== Segment start ==

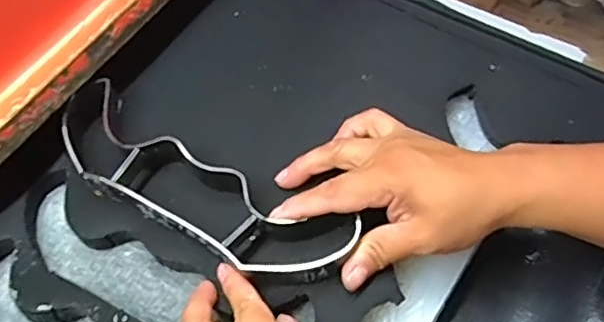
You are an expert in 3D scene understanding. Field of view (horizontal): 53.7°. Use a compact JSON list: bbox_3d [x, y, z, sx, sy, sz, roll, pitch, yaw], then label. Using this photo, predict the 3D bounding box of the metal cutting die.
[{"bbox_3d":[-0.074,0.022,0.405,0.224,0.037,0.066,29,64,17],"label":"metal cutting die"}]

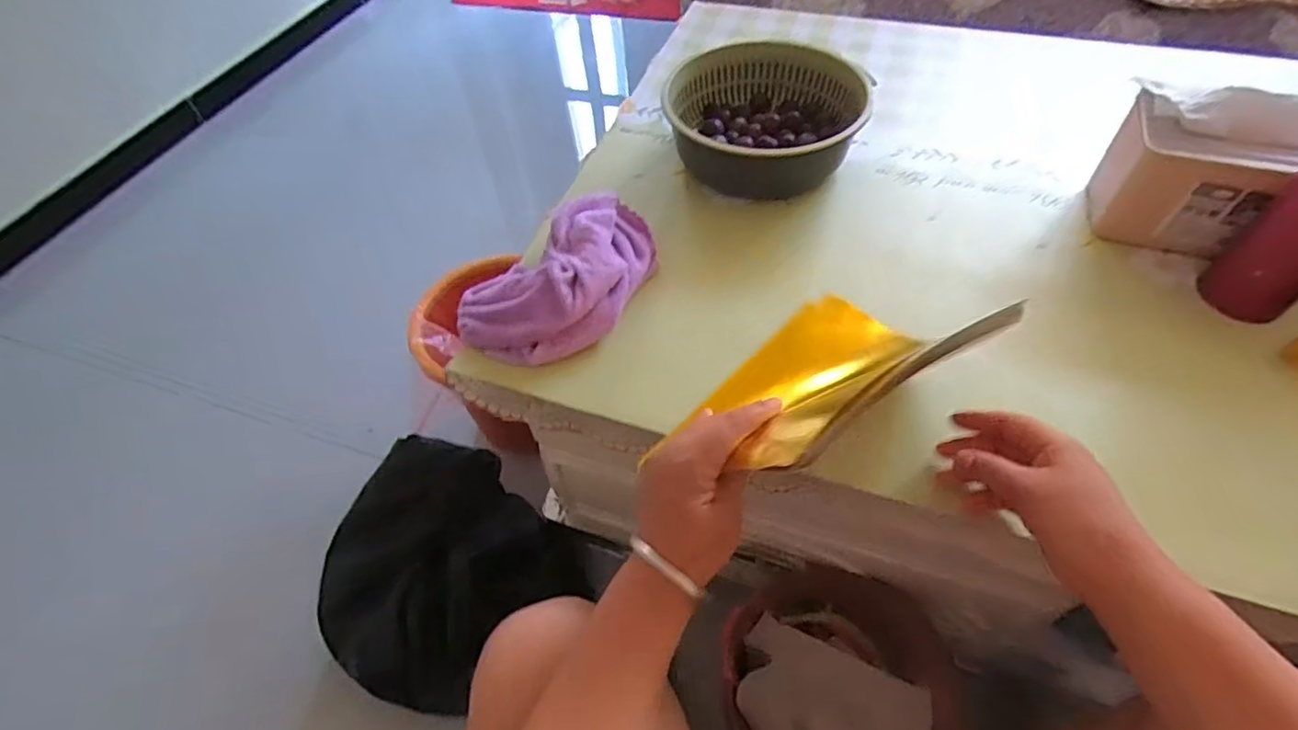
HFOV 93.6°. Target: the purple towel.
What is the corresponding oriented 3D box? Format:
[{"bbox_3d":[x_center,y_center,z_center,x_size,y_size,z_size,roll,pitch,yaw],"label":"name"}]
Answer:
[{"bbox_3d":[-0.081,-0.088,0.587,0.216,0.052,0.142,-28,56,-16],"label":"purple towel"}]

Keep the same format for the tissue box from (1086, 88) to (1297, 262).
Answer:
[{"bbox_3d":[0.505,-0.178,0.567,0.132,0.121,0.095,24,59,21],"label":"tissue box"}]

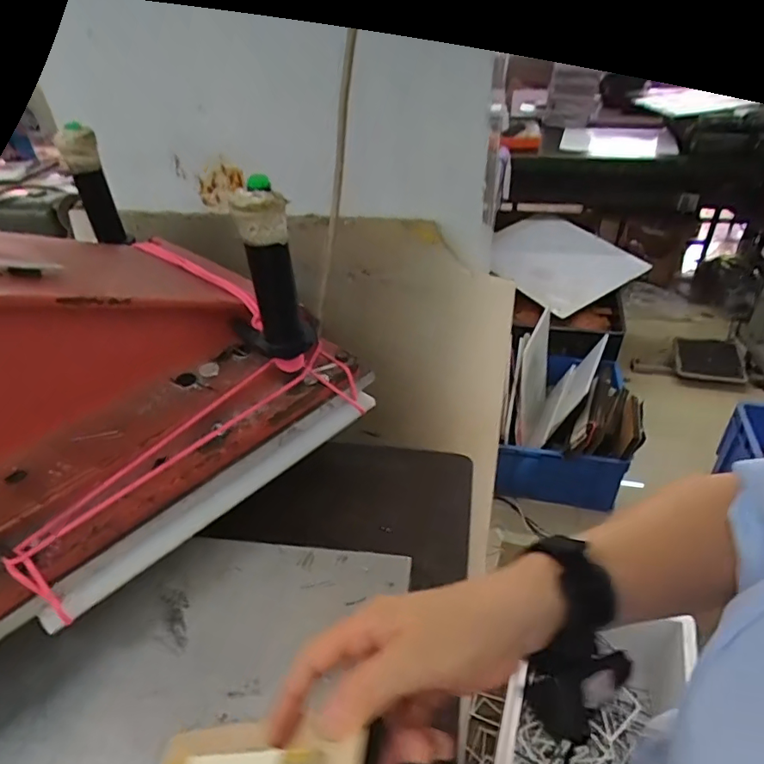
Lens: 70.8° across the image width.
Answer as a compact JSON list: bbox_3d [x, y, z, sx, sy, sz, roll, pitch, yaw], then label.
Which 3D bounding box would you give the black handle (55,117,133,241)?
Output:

== Segment end ==

### Task
Reproduce all of the material exactly, apart from the pictures.

### Worked solution
You are an expert in 3D scene understanding. Field of view (horizontal): 53.7°. Use a compact JSON list: bbox_3d [x, y, z, sx, sy, sz, roll, pitch, yaw], then label. Using this photo, predict the 3D bounding box of the metal cutting die.
[{"bbox_3d":[-0.074,0.022,0.405,0.224,0.037,0.066,29,64,17],"label":"metal cutting die"}]

HFOV 93.6°. Target: the purple towel.
What is the corresponding oriented 3D box? Format:
[{"bbox_3d":[x_center,y_center,z_center,x_size,y_size,z_size,roll,pitch,yaw],"label":"name"}]
Answer:
[{"bbox_3d":[-0.081,-0.088,0.587,0.216,0.052,0.142,-28,56,-16],"label":"purple towel"}]

Keep the same format for the tissue box from (1086, 88) to (1297, 262).
Answer:
[{"bbox_3d":[0.505,-0.178,0.567,0.132,0.121,0.095,24,59,21],"label":"tissue box"}]

Lens: 70.8° across the image width.
Answer as a compact JSON list: bbox_3d [x, y, z, sx, sy, sz, roll, pitch, yaw], then label.
Which 3D bounding box would you give the black handle (55,117,133,241)?
Output:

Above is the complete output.